Pratt & Whitney is also holding discussions with five Indian companies to form joint ventures for manufacturing engine parts in India. One of these joint ventures could be announced sometime next week, said  Vivek Saxena, country manager, Pratt & Whitney.

The company plans to double the headcount at it's sourcing office in Bangalore to about 80 people in three years. It's local sourcing of components and engineering services will increase 10-fold by 2014, to around $150-200 million a year from the current $15 million.

Pratt & Whitney is also exploring partnership opportunities with L&T, the Tata Group and other companies. The company is working with it's suppliers in India to bring them up to the required quality standards.

Boeing Company and the Indian Air Force reached preliminary agreement on the purchase of 10 C-17 Globemaster III military transport aircraft, and are now in the process of finalizing the details of the sale. The preliminary agreement represents the purchase of approximately 45 engines for Pratt & Whitney.

Pratt & Whitney's F117 engine, powering the Boeing C-17 Globemaster III airlifter, recently exceeded 8 million engine flight hours. "This landmark milestone is a testament to the efficiency of the F117 engine," said Bev Deachin, vice president, Military Programs and Customer Support, Pratt & Whitney.
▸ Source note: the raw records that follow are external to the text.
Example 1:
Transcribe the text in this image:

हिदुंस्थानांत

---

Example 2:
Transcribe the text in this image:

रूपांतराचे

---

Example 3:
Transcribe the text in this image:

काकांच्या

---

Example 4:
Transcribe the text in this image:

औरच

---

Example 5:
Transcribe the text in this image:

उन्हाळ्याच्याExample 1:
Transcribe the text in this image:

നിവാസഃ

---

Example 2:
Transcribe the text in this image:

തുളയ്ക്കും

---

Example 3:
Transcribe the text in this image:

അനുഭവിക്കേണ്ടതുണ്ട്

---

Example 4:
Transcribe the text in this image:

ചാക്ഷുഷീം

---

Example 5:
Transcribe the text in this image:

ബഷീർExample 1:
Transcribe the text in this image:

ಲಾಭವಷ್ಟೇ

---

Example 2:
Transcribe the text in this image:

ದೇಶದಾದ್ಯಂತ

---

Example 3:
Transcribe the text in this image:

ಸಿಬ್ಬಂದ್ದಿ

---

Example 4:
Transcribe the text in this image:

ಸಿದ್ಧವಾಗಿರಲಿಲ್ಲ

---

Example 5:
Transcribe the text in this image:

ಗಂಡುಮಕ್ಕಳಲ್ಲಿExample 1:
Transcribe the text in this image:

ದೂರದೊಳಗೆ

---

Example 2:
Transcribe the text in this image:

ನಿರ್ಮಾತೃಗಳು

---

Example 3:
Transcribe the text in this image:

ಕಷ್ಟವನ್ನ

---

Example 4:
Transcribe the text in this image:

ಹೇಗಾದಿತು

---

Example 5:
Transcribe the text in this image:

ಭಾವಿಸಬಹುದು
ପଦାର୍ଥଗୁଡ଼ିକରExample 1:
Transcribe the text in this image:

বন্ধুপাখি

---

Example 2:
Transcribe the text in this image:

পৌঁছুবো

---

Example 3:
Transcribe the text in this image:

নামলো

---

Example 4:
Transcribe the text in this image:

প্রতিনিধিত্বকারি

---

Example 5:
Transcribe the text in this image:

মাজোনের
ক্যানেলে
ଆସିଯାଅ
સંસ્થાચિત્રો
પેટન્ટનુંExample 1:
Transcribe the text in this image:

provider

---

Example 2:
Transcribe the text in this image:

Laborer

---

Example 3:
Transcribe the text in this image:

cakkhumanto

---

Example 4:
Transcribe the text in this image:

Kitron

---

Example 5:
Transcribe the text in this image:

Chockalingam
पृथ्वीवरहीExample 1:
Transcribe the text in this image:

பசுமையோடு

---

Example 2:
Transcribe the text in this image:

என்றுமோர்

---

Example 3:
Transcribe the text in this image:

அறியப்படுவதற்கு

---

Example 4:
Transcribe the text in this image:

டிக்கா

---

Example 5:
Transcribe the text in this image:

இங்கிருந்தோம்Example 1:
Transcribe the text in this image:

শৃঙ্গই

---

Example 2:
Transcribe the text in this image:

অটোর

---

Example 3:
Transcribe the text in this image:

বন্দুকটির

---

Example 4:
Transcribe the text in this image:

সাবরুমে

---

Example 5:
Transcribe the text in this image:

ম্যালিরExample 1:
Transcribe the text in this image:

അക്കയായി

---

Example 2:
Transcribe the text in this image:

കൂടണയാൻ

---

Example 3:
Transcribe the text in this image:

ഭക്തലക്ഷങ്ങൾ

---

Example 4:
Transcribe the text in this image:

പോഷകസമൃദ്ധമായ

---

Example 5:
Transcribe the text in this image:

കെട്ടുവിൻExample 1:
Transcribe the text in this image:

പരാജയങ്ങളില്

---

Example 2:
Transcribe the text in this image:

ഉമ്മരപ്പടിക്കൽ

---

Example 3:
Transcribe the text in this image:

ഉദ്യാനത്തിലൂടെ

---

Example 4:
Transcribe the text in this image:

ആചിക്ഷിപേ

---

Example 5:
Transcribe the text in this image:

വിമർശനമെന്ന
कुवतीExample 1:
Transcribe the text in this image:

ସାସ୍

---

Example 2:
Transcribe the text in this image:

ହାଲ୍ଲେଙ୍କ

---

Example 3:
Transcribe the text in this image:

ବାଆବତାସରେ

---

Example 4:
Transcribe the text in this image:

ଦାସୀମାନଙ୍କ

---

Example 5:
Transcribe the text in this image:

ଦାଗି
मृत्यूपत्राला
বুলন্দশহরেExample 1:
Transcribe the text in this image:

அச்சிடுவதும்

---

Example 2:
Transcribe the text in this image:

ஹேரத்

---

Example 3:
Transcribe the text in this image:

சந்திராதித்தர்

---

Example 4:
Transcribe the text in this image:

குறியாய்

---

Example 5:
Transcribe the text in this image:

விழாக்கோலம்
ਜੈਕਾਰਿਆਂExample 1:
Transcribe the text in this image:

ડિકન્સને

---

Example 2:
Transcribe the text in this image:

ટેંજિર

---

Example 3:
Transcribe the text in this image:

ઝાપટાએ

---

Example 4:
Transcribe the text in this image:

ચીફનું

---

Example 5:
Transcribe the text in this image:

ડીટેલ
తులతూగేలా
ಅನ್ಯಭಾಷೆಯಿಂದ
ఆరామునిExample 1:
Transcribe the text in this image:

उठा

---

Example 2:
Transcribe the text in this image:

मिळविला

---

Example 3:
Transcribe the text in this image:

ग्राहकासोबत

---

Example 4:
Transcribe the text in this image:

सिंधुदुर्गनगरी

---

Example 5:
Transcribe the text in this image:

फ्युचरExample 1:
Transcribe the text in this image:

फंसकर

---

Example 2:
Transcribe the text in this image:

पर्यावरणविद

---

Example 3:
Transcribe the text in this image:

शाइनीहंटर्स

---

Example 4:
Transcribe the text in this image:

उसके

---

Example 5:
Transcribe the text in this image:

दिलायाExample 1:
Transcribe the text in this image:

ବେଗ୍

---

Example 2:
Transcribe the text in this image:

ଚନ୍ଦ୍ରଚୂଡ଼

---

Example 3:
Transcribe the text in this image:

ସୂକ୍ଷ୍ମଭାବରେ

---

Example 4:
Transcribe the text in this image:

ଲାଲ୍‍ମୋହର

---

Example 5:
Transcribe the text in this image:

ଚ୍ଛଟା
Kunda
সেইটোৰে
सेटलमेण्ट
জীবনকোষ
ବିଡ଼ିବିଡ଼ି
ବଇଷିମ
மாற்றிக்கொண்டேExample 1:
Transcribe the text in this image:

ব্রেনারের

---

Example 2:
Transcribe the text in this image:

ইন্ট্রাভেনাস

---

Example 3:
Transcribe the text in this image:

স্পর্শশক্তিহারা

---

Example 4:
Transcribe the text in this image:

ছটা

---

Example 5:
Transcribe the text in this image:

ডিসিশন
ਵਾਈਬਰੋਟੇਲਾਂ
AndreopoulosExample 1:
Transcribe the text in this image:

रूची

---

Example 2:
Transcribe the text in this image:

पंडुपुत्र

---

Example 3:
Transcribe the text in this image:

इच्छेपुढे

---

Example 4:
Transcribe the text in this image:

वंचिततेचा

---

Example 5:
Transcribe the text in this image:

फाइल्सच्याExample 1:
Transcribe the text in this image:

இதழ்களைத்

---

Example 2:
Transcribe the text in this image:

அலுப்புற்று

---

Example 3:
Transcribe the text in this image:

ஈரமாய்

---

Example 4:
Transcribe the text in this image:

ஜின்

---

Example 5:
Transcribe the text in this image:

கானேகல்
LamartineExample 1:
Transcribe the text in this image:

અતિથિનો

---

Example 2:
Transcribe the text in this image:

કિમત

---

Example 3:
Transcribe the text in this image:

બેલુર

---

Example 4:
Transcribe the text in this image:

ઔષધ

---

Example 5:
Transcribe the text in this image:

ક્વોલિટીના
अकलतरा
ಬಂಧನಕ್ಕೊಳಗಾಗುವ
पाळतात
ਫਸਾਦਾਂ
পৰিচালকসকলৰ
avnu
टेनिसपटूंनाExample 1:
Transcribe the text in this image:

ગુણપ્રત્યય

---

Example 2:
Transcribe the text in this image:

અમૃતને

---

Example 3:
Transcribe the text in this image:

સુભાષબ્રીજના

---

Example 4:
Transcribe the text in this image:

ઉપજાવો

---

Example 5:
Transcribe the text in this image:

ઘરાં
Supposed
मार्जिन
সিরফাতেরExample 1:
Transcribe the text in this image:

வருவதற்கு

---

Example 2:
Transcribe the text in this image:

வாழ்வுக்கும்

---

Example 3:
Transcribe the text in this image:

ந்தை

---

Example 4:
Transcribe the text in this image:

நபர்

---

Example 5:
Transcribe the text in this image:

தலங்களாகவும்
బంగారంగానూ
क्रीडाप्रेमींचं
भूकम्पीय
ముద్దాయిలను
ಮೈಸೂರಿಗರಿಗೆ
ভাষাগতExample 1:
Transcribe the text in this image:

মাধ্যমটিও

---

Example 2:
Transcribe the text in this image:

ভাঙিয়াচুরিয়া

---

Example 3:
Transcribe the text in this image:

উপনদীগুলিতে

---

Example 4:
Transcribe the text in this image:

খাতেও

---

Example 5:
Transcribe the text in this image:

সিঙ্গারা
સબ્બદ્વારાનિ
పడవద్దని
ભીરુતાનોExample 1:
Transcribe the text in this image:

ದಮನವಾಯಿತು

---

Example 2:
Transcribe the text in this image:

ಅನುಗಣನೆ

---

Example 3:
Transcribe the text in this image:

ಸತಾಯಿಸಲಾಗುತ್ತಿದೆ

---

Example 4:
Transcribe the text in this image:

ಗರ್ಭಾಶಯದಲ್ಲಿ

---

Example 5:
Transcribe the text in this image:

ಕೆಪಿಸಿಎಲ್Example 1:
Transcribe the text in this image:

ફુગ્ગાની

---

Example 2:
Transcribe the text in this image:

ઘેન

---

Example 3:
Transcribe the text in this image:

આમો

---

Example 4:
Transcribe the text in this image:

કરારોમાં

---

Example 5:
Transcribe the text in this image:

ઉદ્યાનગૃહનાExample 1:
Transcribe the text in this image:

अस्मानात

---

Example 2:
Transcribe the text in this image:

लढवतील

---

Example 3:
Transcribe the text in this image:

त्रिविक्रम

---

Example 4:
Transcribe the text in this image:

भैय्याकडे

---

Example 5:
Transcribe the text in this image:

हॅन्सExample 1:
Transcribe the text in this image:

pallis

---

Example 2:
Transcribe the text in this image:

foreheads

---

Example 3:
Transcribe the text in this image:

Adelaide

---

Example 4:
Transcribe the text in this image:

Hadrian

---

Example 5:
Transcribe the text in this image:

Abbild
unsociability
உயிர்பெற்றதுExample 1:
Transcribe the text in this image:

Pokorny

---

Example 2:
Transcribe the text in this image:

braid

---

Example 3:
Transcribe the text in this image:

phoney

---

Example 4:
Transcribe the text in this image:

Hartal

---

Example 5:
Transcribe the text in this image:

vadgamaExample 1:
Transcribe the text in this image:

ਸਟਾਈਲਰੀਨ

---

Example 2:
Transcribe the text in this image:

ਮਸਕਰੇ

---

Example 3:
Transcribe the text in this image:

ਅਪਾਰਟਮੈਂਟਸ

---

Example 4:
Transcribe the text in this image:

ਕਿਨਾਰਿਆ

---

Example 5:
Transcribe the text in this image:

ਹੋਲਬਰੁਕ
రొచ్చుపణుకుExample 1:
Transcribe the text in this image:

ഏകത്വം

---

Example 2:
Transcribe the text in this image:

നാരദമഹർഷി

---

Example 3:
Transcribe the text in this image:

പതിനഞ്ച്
The C-17 Globemaster III – the world's premier heavy airlifter – is operated by four F117 engines.  The F117-PW-100 first entered service in 1993 and is a derivative of Pratt & Whitney's PW2037 commercial engine powering the Boeing 757. Pratt & Whitney has delivered more than 1,050 F117 engines worldwide, including 82 with international customers.

According to reports, General Electric and Rolls-Royce have proposed an alternate engine for the aircraft.

United Technologies's Sikorsky Aircraft Corp expects Indian demand for helicopters to reach $21.4 billion in the next 20 years. "The market may become the world’s largest in terms of unit sales," said Steve Estill, vice president of strategic partnerships.